Reproduce the source text of each row below character for character, keeping every symbol, space and line break unchanged.
====== LISTED RECORDS ======
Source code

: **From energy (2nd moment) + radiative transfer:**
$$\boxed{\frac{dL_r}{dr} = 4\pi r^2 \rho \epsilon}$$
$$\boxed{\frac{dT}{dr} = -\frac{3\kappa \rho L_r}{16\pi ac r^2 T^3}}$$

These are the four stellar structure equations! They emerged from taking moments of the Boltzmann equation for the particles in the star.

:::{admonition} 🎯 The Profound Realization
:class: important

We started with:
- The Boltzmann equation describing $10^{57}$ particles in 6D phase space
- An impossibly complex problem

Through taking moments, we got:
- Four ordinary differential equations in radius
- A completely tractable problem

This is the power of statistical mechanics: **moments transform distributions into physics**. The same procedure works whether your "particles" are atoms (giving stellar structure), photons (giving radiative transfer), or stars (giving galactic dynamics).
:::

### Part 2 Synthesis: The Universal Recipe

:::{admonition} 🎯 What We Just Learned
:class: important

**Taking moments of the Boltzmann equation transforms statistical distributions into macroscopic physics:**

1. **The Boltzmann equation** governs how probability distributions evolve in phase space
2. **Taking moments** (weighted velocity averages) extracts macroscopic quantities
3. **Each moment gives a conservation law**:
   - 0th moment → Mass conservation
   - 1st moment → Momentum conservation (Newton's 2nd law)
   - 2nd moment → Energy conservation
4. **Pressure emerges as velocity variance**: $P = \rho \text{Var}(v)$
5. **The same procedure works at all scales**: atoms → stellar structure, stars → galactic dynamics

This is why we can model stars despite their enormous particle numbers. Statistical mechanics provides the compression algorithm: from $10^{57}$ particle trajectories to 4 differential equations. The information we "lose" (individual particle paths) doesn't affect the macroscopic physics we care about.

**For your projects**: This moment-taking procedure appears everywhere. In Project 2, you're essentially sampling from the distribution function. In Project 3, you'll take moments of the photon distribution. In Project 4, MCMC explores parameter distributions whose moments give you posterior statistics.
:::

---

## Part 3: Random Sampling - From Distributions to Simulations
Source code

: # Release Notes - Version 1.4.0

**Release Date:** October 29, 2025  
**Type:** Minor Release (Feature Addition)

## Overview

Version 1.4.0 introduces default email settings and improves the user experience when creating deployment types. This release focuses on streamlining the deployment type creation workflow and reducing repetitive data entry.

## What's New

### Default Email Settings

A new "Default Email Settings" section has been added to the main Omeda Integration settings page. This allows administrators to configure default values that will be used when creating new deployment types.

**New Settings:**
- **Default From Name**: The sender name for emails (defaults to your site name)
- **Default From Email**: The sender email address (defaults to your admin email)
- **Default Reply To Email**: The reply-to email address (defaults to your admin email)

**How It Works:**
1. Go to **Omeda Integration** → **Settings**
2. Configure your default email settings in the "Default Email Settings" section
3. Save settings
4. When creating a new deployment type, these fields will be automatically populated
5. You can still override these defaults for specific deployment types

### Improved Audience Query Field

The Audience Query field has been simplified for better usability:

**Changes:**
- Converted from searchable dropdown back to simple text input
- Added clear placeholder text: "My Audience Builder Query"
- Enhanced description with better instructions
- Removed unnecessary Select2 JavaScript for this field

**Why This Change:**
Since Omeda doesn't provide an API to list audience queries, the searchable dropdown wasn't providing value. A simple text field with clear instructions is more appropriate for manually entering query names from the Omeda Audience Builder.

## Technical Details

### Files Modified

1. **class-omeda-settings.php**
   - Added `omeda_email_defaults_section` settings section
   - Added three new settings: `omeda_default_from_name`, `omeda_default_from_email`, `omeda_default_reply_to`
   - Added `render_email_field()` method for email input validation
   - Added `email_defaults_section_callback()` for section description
======
SOLUTION TO THIS EXERCISE
Source code

: **From energy (2nd moment) + radiative transfer:**
$$\boxed{\frac{dL_r}{dr} = 4\pi r^2 \rho \epsilon}$$
$$\boxed{\frac{dT}{dr} = -\frac{3\kappa \rho L_r}{16\pi ac r^2 T^3}}$$

These are the four stellar structure equations! They emerged from taking moments of the Boltzmann equation for the particles in the star.

:::{admonition} 🎯 The Profound Realization
:class: important

We started with:
- The Boltzmann equation describing $10^{57}$ particles in 6D phase space
- An impossibly complex problem

Through taking moments, we got:
- Four ordinary differential equations in radius
- A completely tractable problem

This is the power of statistical mechanics: **moments transform distributions into physics**. The same procedure works whether your "particles" are atoms (giving stellar structure), photons (giving radiative transfer), or stars (giving galactic dynamics).
:::

### Part 2 Synthesis: The Universal Recipe

:::{admonition} 🎯 What We Just Learned
:class: important

**Taking moments of the Boltzmann equation transforms statistical distributions into macroscopic physics:**

1. **The Boltzmann equation** governs how probability distributions evolve in phase space
2. **Taking moments** (weighted velocity averages) extracts macroscopic quantities
3. **Each moment gives a conservation law**:
   - 0th moment → Mass conservation
   - 1st moment → Momentum conservation (Newton's 2nd law)
   - 2nd moment → Energy conservation
4. **Pressure emerges as velocity variance**: $P = \rho \text{Var}(v)$
5. **The same procedure works at all scales**: atoms → stellar structure, stars → galactic dynamics

This is why we can model stars despite their enormous particle numbers. Statistical mechanics provides the compression algorithm: from $10^{57}$ particle trajectories to 4 differential equations. The information we "lose" (individual particle paths) doesn't affect the macroscopic physics we care about.

**For your projects**: This moment-taking procedure appears everywhere. In Project 2, you're essentially sampling from the distribution function. In Project 3, you'll take moments of the photon distribution. In Project 4, MCMC explores parameter distributions whose moments give you posterior statistics.
:::

---

## Part 3: Random Sampling - From Distributions to Simulations
Source code

: # Release Notes - Version 1.4.0

**Release Date:** October 29, 2025  
**Type:** Minor Release (Feature Addition)

## Overview

Version 1.4.0 introduces default email settings and improves the user experience when creating deployment types. This release focuses on streamlining the deployment type creation workflow and reducing repetitive data entry.

## What's New

### Default Email Settings

A new "Default Email Settings" section has been added to the main Omeda Integration settings page. This allows administrators to configure default values that will be used when creating new deployment types.

**New Settings:**
- **Default From Name**: The sender name for emails (defaults to your site name)
- **Default From Email**: The sender email address (defaults to your admin email)
- **Default Reply To Email**: The reply-to email address (defaults to your admin email)

**How It Works:**
1. Go to **Omeda Integration** → **Settings**
2. Configure your default email settings in the "Default Email Settings" section
3. Save settings
4. When creating a new deployment type, these fields will be automatically populated
5. You can still override these defaults for specific deployment types

### Improved Audience Query Field

The Audience Query field has been simplified for better usability:

**Changes:**
- Converted from searchable dropdown back to simple text input
- Added clear placeholder text: "My Audience Builder Query"
- Enhanced description with better instructions
- Removed unnecessary Select2 JavaScript for this field

**Why This Change:**
Since Omeda doesn't provide an API to list audience queries, the searchable dropdown wasn't providing value. A simple text field with clear instructions is more appropriate for manually entering query names from the Omeda Audience Builder.

## Technical Details

### Files Modified

1. **class-omeda-settings.php**
   - Added `omeda_email_defaults_section` settings section
   - Added three new settings: `omeda_default_from_name`, `omeda_default_from_email`, `omeda_default_reply_to`
   - Added `render_email_field()` method for email input validation
   - Added `email_defaults_section_callback()` for section description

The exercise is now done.